Additional investigations using the KC-Tie2 model revealed that denervation of cutaneous sensory nerves led to significant drops in lesional dendritic and CD4+ T cells, reminiscent of denervation in human patients with diseases of the nervous system. However, administration of an SP agonist prevented decreases in CD11c+ and CD4+ cells, but had no effect on acanthosis [119]. Interestingly, administration of CGRP reversed the improvement in acanthosis and prevented the denervation-mediated decrease in numbers of CD4+ cells [119]. Perhaps the relationship of sensory nerve activation to disease activity, i.e. secondary to external stimulation such as pressure, may partially contribute to the aforementioned Koebner phenomenon [119].

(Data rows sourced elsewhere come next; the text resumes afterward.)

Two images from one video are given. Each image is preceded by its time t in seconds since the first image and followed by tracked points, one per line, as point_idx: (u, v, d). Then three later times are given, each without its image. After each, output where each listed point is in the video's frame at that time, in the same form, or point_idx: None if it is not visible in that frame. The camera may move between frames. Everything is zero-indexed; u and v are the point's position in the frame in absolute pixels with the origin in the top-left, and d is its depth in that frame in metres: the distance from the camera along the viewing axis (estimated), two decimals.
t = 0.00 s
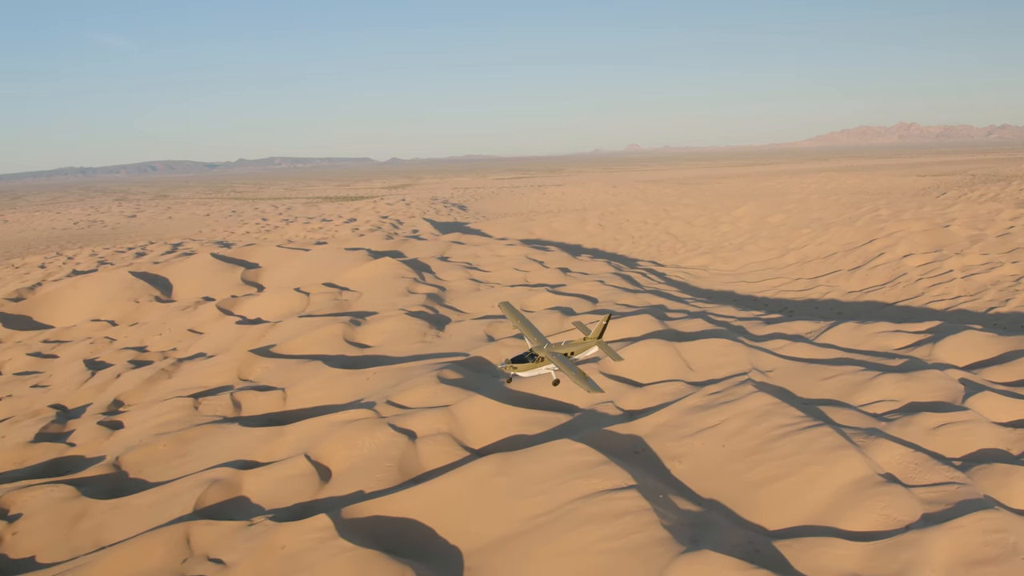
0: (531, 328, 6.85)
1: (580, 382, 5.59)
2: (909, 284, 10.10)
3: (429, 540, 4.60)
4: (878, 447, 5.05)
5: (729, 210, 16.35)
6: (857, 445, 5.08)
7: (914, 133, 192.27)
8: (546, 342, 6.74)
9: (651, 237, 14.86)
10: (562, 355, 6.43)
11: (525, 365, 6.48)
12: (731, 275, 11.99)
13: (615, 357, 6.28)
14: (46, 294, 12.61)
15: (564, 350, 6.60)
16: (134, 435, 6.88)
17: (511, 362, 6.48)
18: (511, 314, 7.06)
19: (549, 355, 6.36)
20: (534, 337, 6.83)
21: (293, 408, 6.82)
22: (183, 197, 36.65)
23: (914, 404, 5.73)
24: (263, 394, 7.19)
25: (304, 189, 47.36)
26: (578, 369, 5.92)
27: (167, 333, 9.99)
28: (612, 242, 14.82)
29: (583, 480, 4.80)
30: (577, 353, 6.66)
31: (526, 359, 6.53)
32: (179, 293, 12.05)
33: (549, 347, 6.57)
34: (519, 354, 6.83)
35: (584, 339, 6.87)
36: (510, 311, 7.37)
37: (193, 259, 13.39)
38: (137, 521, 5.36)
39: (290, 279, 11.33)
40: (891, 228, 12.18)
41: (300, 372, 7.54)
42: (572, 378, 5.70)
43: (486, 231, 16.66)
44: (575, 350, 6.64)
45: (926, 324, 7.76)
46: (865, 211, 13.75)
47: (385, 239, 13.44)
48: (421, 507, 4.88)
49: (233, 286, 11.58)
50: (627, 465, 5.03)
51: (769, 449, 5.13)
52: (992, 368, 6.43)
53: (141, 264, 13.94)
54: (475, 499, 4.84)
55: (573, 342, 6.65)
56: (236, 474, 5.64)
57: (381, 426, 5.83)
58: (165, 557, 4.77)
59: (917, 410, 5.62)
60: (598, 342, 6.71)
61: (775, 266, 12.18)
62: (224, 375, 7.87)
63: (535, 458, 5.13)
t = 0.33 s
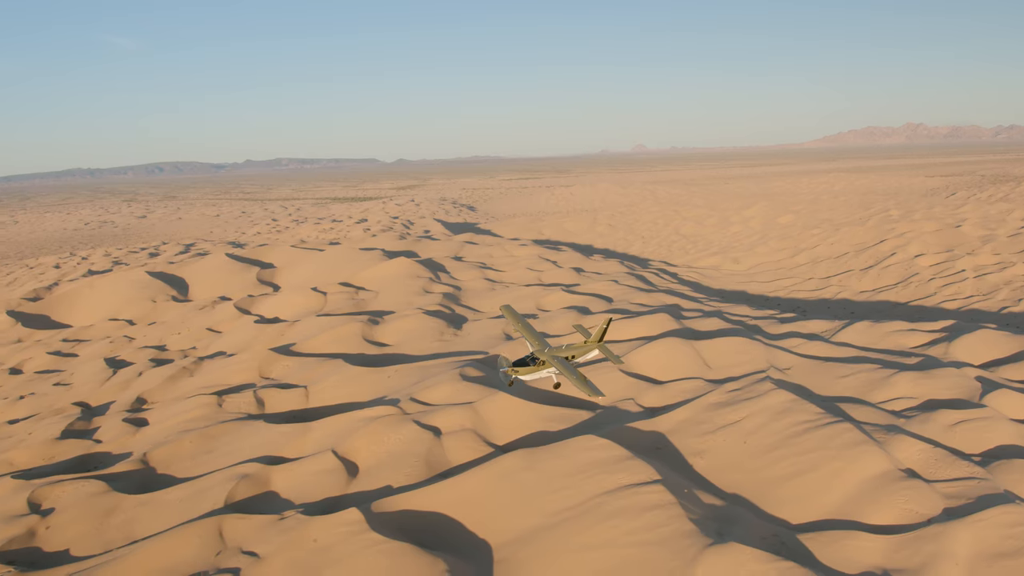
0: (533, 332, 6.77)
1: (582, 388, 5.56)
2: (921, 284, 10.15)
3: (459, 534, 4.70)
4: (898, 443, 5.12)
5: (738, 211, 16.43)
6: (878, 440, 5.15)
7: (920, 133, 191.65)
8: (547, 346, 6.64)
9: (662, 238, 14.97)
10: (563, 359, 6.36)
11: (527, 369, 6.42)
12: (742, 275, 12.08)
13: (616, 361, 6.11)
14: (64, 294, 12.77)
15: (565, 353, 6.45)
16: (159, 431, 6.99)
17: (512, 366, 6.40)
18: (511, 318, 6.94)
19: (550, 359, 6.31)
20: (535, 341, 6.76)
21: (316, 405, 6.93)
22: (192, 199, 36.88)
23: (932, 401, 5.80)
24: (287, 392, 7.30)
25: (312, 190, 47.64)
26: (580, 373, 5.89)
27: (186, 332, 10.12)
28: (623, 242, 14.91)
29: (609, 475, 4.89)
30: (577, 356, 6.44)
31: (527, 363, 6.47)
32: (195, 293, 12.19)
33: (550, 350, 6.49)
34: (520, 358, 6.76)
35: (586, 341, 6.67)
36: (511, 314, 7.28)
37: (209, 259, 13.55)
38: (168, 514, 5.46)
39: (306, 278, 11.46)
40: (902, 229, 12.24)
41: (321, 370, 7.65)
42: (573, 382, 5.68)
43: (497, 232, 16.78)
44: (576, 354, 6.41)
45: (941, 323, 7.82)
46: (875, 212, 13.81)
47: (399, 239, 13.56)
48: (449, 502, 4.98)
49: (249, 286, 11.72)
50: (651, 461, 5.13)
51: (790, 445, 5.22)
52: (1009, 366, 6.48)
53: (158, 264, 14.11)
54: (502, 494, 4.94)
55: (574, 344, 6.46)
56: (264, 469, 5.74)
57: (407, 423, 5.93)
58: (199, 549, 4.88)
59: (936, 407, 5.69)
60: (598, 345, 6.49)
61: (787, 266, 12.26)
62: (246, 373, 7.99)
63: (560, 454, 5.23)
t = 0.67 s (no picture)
0: (531, 337, 6.81)
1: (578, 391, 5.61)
2: (929, 284, 10.22)
3: (483, 528, 4.80)
4: (913, 440, 5.21)
5: (745, 212, 16.53)
6: (893, 437, 5.24)
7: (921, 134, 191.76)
8: (545, 350, 6.71)
9: (669, 238, 15.07)
10: (560, 362, 6.41)
11: (524, 374, 6.46)
12: (750, 276, 12.17)
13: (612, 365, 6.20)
14: (77, 293, 12.87)
15: (562, 357, 6.54)
16: (180, 429, 7.08)
17: (510, 370, 6.45)
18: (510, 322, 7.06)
19: (546, 362, 6.35)
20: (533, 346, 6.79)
21: (335, 403, 7.02)
22: (197, 199, 37.00)
23: (946, 399, 5.88)
24: (305, 390, 7.40)
25: (316, 190, 47.80)
26: (575, 376, 5.93)
27: (200, 331, 10.22)
28: (630, 243, 15.02)
29: (630, 471, 4.99)
30: (575, 360, 6.56)
31: (524, 367, 6.52)
32: (208, 293, 12.30)
33: (547, 354, 6.54)
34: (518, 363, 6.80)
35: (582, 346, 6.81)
36: (507, 318, 7.31)
37: (220, 259, 13.65)
38: (195, 509, 5.56)
39: (318, 278, 11.56)
40: (909, 230, 12.32)
41: (338, 369, 7.75)
42: (569, 385, 5.72)
43: (504, 232, 16.88)
44: (574, 357, 6.54)
45: (951, 323, 7.89)
46: (882, 213, 13.88)
47: (409, 240, 13.67)
48: (473, 497, 5.08)
49: (261, 286, 11.82)
50: (670, 457, 5.22)
51: (807, 442, 5.31)
52: (1020, 364, 6.55)
53: (169, 264, 14.24)
54: (525, 490, 5.03)
55: (571, 349, 6.59)
56: (288, 465, 5.84)
57: (427, 420, 6.03)
58: (228, 543, 4.98)
59: (949, 405, 5.77)
60: (595, 349, 6.68)
61: (795, 267, 12.34)
62: (264, 372, 8.09)
63: (581, 452, 5.33)
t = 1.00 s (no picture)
0: (529, 342, 6.65)
1: (579, 399, 5.50)
2: (938, 285, 10.27)
3: (508, 523, 4.89)
4: (930, 437, 5.29)
5: (752, 213, 16.61)
6: (910, 434, 5.33)
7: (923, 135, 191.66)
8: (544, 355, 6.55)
9: (677, 239, 15.17)
10: (559, 368, 6.26)
11: (524, 380, 6.32)
12: (760, 276, 12.26)
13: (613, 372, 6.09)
14: (91, 295, 13.00)
15: (562, 363, 6.41)
16: (203, 427, 7.19)
17: (510, 377, 6.30)
18: (507, 327, 6.89)
19: (547, 369, 6.20)
20: (532, 351, 6.63)
21: (355, 402, 7.13)
22: (203, 201, 37.19)
23: (961, 397, 5.96)
24: (325, 389, 7.51)
25: (321, 193, 47.99)
26: (576, 383, 5.81)
27: (216, 331, 10.33)
28: (638, 244, 15.12)
29: (651, 468, 5.09)
30: (574, 366, 6.50)
31: (524, 373, 6.37)
32: (221, 294, 12.42)
33: (548, 360, 6.39)
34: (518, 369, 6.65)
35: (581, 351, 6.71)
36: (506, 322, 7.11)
37: (232, 260, 13.77)
38: (222, 505, 5.67)
39: (332, 279, 11.68)
40: (917, 231, 12.39)
41: (356, 369, 7.86)
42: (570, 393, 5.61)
43: (513, 234, 16.99)
44: (573, 363, 6.49)
45: (963, 323, 7.96)
46: (890, 214, 13.95)
47: (420, 241, 13.78)
48: (498, 493, 5.18)
49: (275, 287, 11.93)
50: (691, 454, 5.32)
51: (825, 439, 5.40)
52: None
53: (182, 266, 14.37)
54: (549, 487, 5.14)
55: (570, 355, 6.51)
56: (313, 463, 5.94)
57: (449, 419, 6.14)
58: (257, 538, 5.08)
59: (965, 403, 5.85)
60: (595, 354, 6.57)
61: (804, 268, 12.43)
62: (283, 371, 8.19)
63: (603, 449, 5.43)
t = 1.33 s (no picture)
0: (528, 349, 6.62)
1: (577, 405, 5.45)
2: (947, 287, 10.34)
3: (532, 519, 4.99)
4: (946, 435, 5.38)
5: (759, 215, 16.72)
6: (925, 432, 5.41)
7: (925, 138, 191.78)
8: (543, 363, 6.52)
9: (684, 241, 15.29)
10: (558, 375, 6.19)
11: (523, 387, 6.28)
12: (768, 278, 12.37)
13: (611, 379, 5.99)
14: (104, 295, 13.12)
15: (561, 370, 6.32)
16: (223, 426, 7.28)
17: (509, 384, 6.27)
18: (506, 334, 6.86)
19: (545, 376, 6.16)
20: (531, 358, 6.62)
21: (374, 401, 7.23)
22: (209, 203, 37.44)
23: (974, 397, 6.04)
24: (343, 389, 7.60)
25: (325, 195, 48.23)
26: (574, 389, 5.75)
27: (232, 332, 10.44)
28: (646, 246, 15.24)
29: (672, 465, 5.18)
30: (573, 373, 6.38)
31: (523, 380, 6.34)
32: (234, 294, 12.54)
33: (547, 366, 6.35)
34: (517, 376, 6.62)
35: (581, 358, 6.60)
36: (506, 329, 7.08)
37: (244, 262, 13.90)
38: (248, 502, 5.76)
39: (345, 280, 11.80)
40: (925, 233, 12.48)
41: (373, 369, 7.96)
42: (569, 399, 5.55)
43: (521, 236, 17.11)
44: (573, 370, 6.39)
45: (974, 324, 8.04)
46: (897, 217, 14.04)
47: (430, 243, 13.91)
48: (520, 490, 5.28)
49: (288, 288, 12.05)
50: (710, 452, 5.41)
51: (842, 437, 5.49)
52: None
53: (194, 267, 14.52)
54: (571, 484, 5.23)
55: (569, 362, 6.40)
56: (336, 460, 6.05)
57: (470, 418, 6.24)
58: (285, 534, 5.17)
59: (979, 402, 5.92)
60: (594, 361, 6.43)
61: (812, 270, 12.53)
62: (300, 371, 8.30)
63: (623, 446, 5.53)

The imiquimod mouse model of psoriasis uses a toll-like receptor (TLR) 7 agonist to induce a psoriatic phenotype [120]. Investigators using this model to study the pathogenetic mechanisms of psoriasis found that IL-23-mediated activation of IL-17 and IL-22 cells was requisite in triggering the psoriasiform phenotypic changes characteristic of this model [120]. Additional investigations found that IL-22, a cytokine produced by Th1, Th17 and Th22 cell populations as well as by innate immune cells, is required for the imiquimod-induced psoriasiform inflammatory changes characteristic of this murine model, supporting the known role of these novel T cell populations in triggering psoriasis [121]. Recent evidence suggests that nociceptive sensory neurons expressing specific ion channels including TRPV1 are essential for driving this inflammatory through stimulating dermal dendritic cell to produce IL-23 which, in turn, induces dermal gamma-delta T cells to produces IL-23-dependent inflammatory cytokines [122]. Accordingly nociceptive sensory neuron loss was associated with a reduction in both local swelling and inflammatory infiltrates [122]. Furthermore, imiquimod treatment was associated with increased levels of IL-17A, IL-17F and IL-22, consistent with previous reports demonstrating the role of these cytokines in psoriasiform inflammation [122]. Finally, recent experiments have demonstrated that cutaneous denervation results in the loss of imiquimod’s ability to induce the psoriatic phenotype, highlighting the essential role of cutaneous nerves and the neuropeptides they secrete in triggering this skin disorder [123].